A few more considerations…

Who is your customer or client?

Have a think about who you’re selling to. Is it men, women or both? How old? What do they earn? Where are they based? What are their interests? Where do they go on holiday (if they do). Do they have kids, a partner? What books do they read and where do they tend to shop? You’re building up a profile so that you know who you’re speaking to when you launch your website and on social media. If you don’t know who your customer or client is, you can’t reach them.

Or are you selling to businesses, rather than individuals? If so, what sector are they in and what size of business are they? Where are they based? What would they be looking for when deciding on who to go with for your product/service?

Savings plan

You’re at the start of self-employment so right now, you’ll do well to focus on just getting your business off the ground. But once established, it’s important to protect yourself.
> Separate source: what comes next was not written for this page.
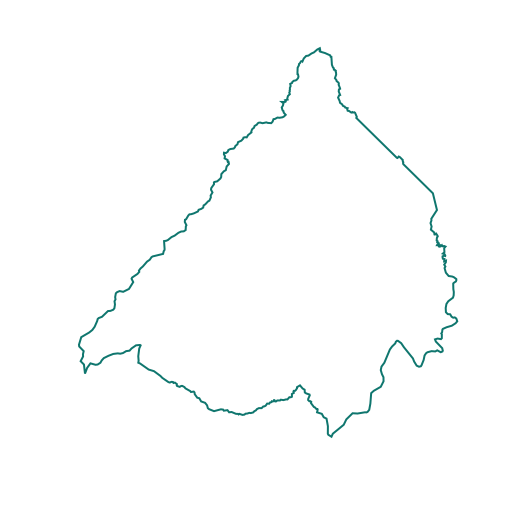 Campoalegre, Huila, Colombia, rotated 169°
{"feature_id": "7082276B79425124325602", "entity_name": "Campoalegre", "entity_type": "district", "adm_level": 2, "iso_a3": "COL", "parent_name": "Colombia", "parent_adm1": "Huila", "projection": "mercator", "projection_center": [-75.337, 2.645], "detail": "fine", "context": "isolated", "style": "outline", "palette": "teal", "viewbox_px": 512, "rotation_deg": 169, "n_neighbors": 0, "source": "geoboundaries", "source_scale": "gbopen_adm2", "svg_char_len": 6043}
<svg xmlns="http://www.w3.org/2000/svg" viewBox="0 0 512 512"><g transform="rotate(169 256 256)"><path d="M446.3,173.2L443.1,178.4L439.0,182.2L434.2,179.8L432.1,179.7L429.1,180.9L427.4,182.9L424.9,184.8L419.8,186.2L414.8,187.1L410.3,186.8L407.9,186.0L405.1,186.1L401.6,187.4L398.2,187.2L395.8,189.0L390.8,191.2L386.8,190.8L386.3,190.3L388.3,187.4L390.7,180.1L391.2,175.6L391.9,173.7L390.3,172.6L383.0,165.0L378.1,162.4L372.7,156.5L371.2,154.2L366.0,148.9L364.7,148.2L363.1,148.6L361.6,148.2L361.2,147.1L359.8,147.2L358.1,145.3L358.5,144.2L358.3,143.5L355.9,142.1L354.2,142.7L353.1,142.5L351.2,140.9L350.6,139.6L346.3,135.9L345.8,134.9L343.0,134.8L342.4,133.8L342.5,132.0L340.7,128.1L338.8,127.2L337.6,123.7L334.0,121.6L332.5,118.7L332.3,115.8L331.3,114.6L326.8,111.7L319.7,112.2L317.6,111.5L317.1,110.3L313.4,110.1L312.2,107.7L309.7,107.5L305.8,104.9L303.7,104.4L303.3,103.8L302.4,104.2L299.6,102.6L297.6,102.5L296.4,103.2L294.6,103.0L292.5,103.3L291.1,102.8L288.5,103.0L287.4,103.9L285.5,104.5L284.4,105.5L282.3,106.1L279.5,105.6L277.6,106.9L276.5,106.8L275.1,107.2L273.2,109.0L271.2,108.5L270.3,109.5L268.8,109.6L268.2,110.4L267.4,110.0L266.5,110.1L265.8,111.1L265.4,111.0L264.9,109.6L264.2,109.4L262.7,110.1L260.0,109.6L259.1,110.2L256.5,109.3L253.9,109.5L252.5,109.2L250.2,111.0L248.8,110.7L247.6,111.0L247.1,113.7L245.0,114.4L245.1,115.8L244.7,116.4L243.5,116.2L242.6,116.7L241.0,118.3L240.8,119.4L237.5,120.6L235.5,117.0L233.8,115.5L234.1,112.7L232.9,111.5L229.9,109.8L229.8,109.0L232.0,105.8L232.3,104.7L231.3,103.2L230.3,103.1L229.6,102.3L230.1,101.1L228.0,96.8L227.1,96.2L225.9,94.3L224.9,94.1L224.8,93.4L225.9,90.9L221.5,88.5L220.3,84.8L217.8,82.9L217.9,75.2L219.4,67.8L219.1,66.7L216.4,64.2L214.5,66.9L202.1,73.6L198.5,78.4L191.2,83.2L186.4,82.0L179.2,81.8L177.3,81.4L176.2,81.7L174.2,83.4L171.9,89.3L169.1,99.4L166.1,101.2L158.5,103.8L154.7,108.7L154.0,112.7L154.9,115.9L155.3,120.2L153.9,123.5L150.4,126.7L142.4,138.7L139.7,141.2L136.0,143.6L135.1,145.1L133.7,145.9L132.8,145.6L130.1,142.7L128.2,138.2L121.5,125.5L120.9,122.2L119.2,117.7L117.1,116.2L115.2,116.3L114.4,117.1L111.3,121.9L109.5,126.2L107.6,128.1L106.1,128.8L101.8,129.1L98.2,128.1L96.1,128.8L93.0,126.3L91.2,126.7L90.7,127.4L90.8,130.0L95.8,137.7L96.2,140.0L93.5,140.3L90.3,139.1L89.3,139.8L88.5,143.7L88.9,144.6L87.9,145.6L87.0,148.3L86.4,148.8L82.5,149.7L77.1,150.2L72.9,151.9L70.9,153.5L71.3,156.4L72.6,157.8L74.2,157.8L75.6,159.1L76.5,161.7L78.9,162.4L80.3,164.6L79.7,168.8L78.2,172.6L75.9,174.9L70.6,177.5L69.5,179.6L68.7,182.9L68.6,185.8L67.7,191.2L67.2,191.8L64.6,192.9L63.9,194.1L63.8,195.2L65.9,197.5L67.3,198.4L70.7,199.6L72.8,203.4L73.2,208.2L72.1,209.5L72.9,211.6L70.9,213.5L70.4,215.2L72.3,214.9L71.6,217.1L73.1,217.7L73.1,219.5L72.9,220.1L71.4,220.4L70.3,219.9L70.1,220.4L70.6,221.9L72.1,222.7L70.3,223.8L69.8,227.8L68.2,229.1L69.4,229.9L71.2,230.0L71.5,231.2L73.5,230.1L74.4,230.2L74.7,230.6L73.9,231.7L76.2,232.1L75.8,232.6L75.0,232.5L74.1,233.6L75.5,234.9L74.9,235.8L75.7,236.7L75.1,238.9L74.6,240.0L73.9,240.4L73.9,241.2L74.9,243.6L76.3,242.9L76.7,243.1L76.6,245.1L79.3,248.5L78.0,251.4L78.4,255.0L77.0,257.4L76.8,259.1L69.6,266.6L70.4,283.8L93.9,318.1L93.9,319.4L93.5,319.9L93.9,321.4L93.6,322.2L95.9,325.6L96.9,326.4L98.4,325.2L99.0,325.5L131.2,372.4L130.5,373.3L131.4,377.6L132.0,378.3L133.5,378.3L133.9,378.9L135.1,378.6L137.0,380.6L138.3,381.1L138.5,383.0L137.9,383.6L140.1,384.7L140.4,385.7L142.0,386.8L142.5,388.4L144.3,390.4L144.3,392.1L145.2,395.8L143.8,397.8L142.7,398.0L143.4,401.7L142.8,403.7L141.5,404.1L141.5,404.6L142.2,408.4L141.8,409.2L141.9,410.4L143.5,412.3L143.5,413.3L144.6,415.5L142.7,418.7L142.4,421.2L142.7,421.8L142.3,422.6L143.0,423.5L144.0,424.1L143.8,425.5L144.5,426.4L145.0,429.2L144.0,437.1L144.7,437.3L144.9,438.8L149.6,442.1L154.1,444.4L154.5,445.2L154.2,445.8L153.7,445.9L153.7,447.8L156.5,447.0L160.3,444.8L162.9,444.2L166.3,442.7L168.6,442.8L171.4,440.8L173.2,438.2L173.4,438.6L174.7,438.5L176.1,436.9L177.2,436.2L177.5,435.0L179.2,432.9L180.4,427.7L180.3,427.1L180.6,426.7L180.1,426.1L180.1,423.9L180.8,422.6L182.3,421.3L183.5,420.8L185.5,420.8L187.1,419.9L187.6,419.0L189.6,418.4L189.6,416.2L190.7,414.5L190.9,413.0L191.4,412.1L191.3,411.4L192.2,409.9L191.9,408.4L194.1,407.0L195.3,404.5L195.1,403.5L197.6,403.4L197.2,402.4L197.4,401.9L198.1,401.7L201.3,402.3L199.9,400.6L200.9,398.5L202.4,396.9L202.2,394.4L202.0,393.6L201.4,393.1L201.4,391.4L199.9,388.9L201.9,387.6L203.5,387.1L206.6,387.2L208.5,387.8L211.4,386.9L212.7,387.0L214.1,384.7L215.7,383.5L219.0,384.4L220.4,385.2L224.2,385.1L226.5,386.2L227.9,386.3L229.0,385.9L230.1,384.8L232.6,383.9L233.5,382.3L235.3,381.4L236.0,380.6L237.0,378.8L236.9,378.2L240.6,376.3L242.5,374.2L244.0,374.7L245.7,374.6L246.2,373.6L248.4,372.0L251.9,371.2L252.9,369.2L255.3,367.9L256.0,366.7L257.4,365.7L260.8,365.9L262.9,365.3L263.8,363.8L265.9,362.8L267.7,363.5L268.1,361.9L267.4,359.9L268.2,357.8L265.6,355.7L265.8,354.5L265.1,354.0L265.6,353.3L264.9,352.5L265.0,351.5L267.7,349.5L269.3,346.0L271.4,345.3L274.4,343.0L275.1,340.2L276.1,338.9L279.8,336.7L282.8,336.6L283.3,336.2L283.5,334.5L286.8,331.4L287.2,330.6L287.5,329.6L286.6,326.7L289.0,324.0L289.1,322.2L291.2,319.2L292.6,318.8L295.9,316.4L297.8,315.6L298.6,313.6L300.7,312.7L303.5,312.3L304.5,310.8L308.9,309.7L311.8,309.4L313.4,309.6L314.7,308.7L317.6,305.4L318.8,305.1L319.4,303.0L318.4,299.5L319.2,298.5L320.1,294.9L322.2,294.0L324.8,294.3L327.7,293.6L332.0,291.5L335.3,290.7L339.4,288.5L341.1,288.1L343.4,288.2L344.4,280.2L344.7,279.3L345.7,278.3L346.8,275.8L357.5,275.3L358.8,274.8L361.0,272.6L364.0,271.3L369.1,267.3L371.7,265.8L373.7,264.0L373.6,262.7L375.8,261.0L381.7,258.5L382.5,257.4L381.5,253.8L387.0,247.9L393.2,246.2L396.6,247.6L399.3,247.0L400.7,246.1L402.1,242.5L402.2,240.2L403.5,238.6L403.7,235.3L405.0,231.7L406.4,230.5L409.4,229.9L411.8,230.2L418.8,225.7L422.2,225.1L423.4,224.4L424.3,222.5L427.9,217.3L430.8,214.6L434.4,212.7L443.0,209.7L446.7,202.7L446.8,200.9L443.3,195.5L444.6,192.6L444.9,190.4L448.2,186.2L445.6,182.3L446.3,173.2Z" fill="none" stroke="#0f766e" stroke-width="2"/></g></svg>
If you’re earning enough, it’s great to squirrel away some savings so that if there’s then a period of illness or no work, you’ll have some funds to access that will hopefully see you through it.

Frankie Tortora, founder of Doing it for the Kids and freelance graphic designer, recommended Plum to me. It’s an app that helps you to save a bit each month. This might be worth a shot, if you find it hard to remember these things. I love the idea of it but found I didn’t need it, as I’m quite happy to manage two bank accounts. One is a current account, where I pay myself a salary each month and all bills comes out of. And the other is a business account. Here, I receive all business income (like my book advance, course fees or any ad-hoc journalism commissions) and pay business costs. 

I also transfer my tax money into a savings account. It can be a little heartbreaking having to set aside tax when you’re starting out in business, but it’s necessary. You may already know that as a self-employed person, you have a tax-free personal allowance of £12,500. That means you can earn that amount without having to pay a penny of tax. But anything you earn on top of that, you have to set aside 20% of it for tax (up to £50,000. Then from £51,000 – £150,000 you pay 40% tax. And over £150,000 you pay 45% tax).

What I do as a little extra savings pot is set aside 20% of every freelance job that comes in. That means that when I come to do my tax return, I always have money left over ‘in the pot’, as I haven’t accounted for the tax-free £12,500. It’s like a little bonus before I have to hand over the tax that I do owe. Holly (the coach from earlier) reckons three month’s salary is what all freelancers should aim to have in savings. But she also recommends a ‘fuck it’ fund – put any extra cash in this ‘pot’ so spend frivolously when you need a little pick-me-up. I love this idea.

Limited company

If you register as a limited company – this has tax benefits, and liability benefits but requires a second lot of accounts each year – your accounting will look a little different. When starting out, I’d recommend simply registering as a sole trader and then seeking advice from an accountant once you’re up and running, to determine whether it’s a good idea to become a limited company. There’s some information on the differences between sole trader and limited company here. I now have a limited company, as well as operating as a sole trader.

Freelance insurance

I don’t have it myself but I’m hearing more conversations about insurance. For things like covering you if you’re sick, maternity pay, it can be a good idea. Leah Larwood wrote a blog post about April UK who offer insurance for self-employed workers. Here’s her piece, in case you’re interested.

Pensions

The UK Government are trying to encourage self-employed workers to put money into a pensions fund, in the same way that employed people do. I wrote about this for Forbes. It’s clearly a good idea to think that far ahead but my overriding feeling is that while trying to establish a freelance career or new business (perhaps alongside raising young kids), it doesn’t need to be the priority. Wait until the cash is flowing in and then start worrying about your pension.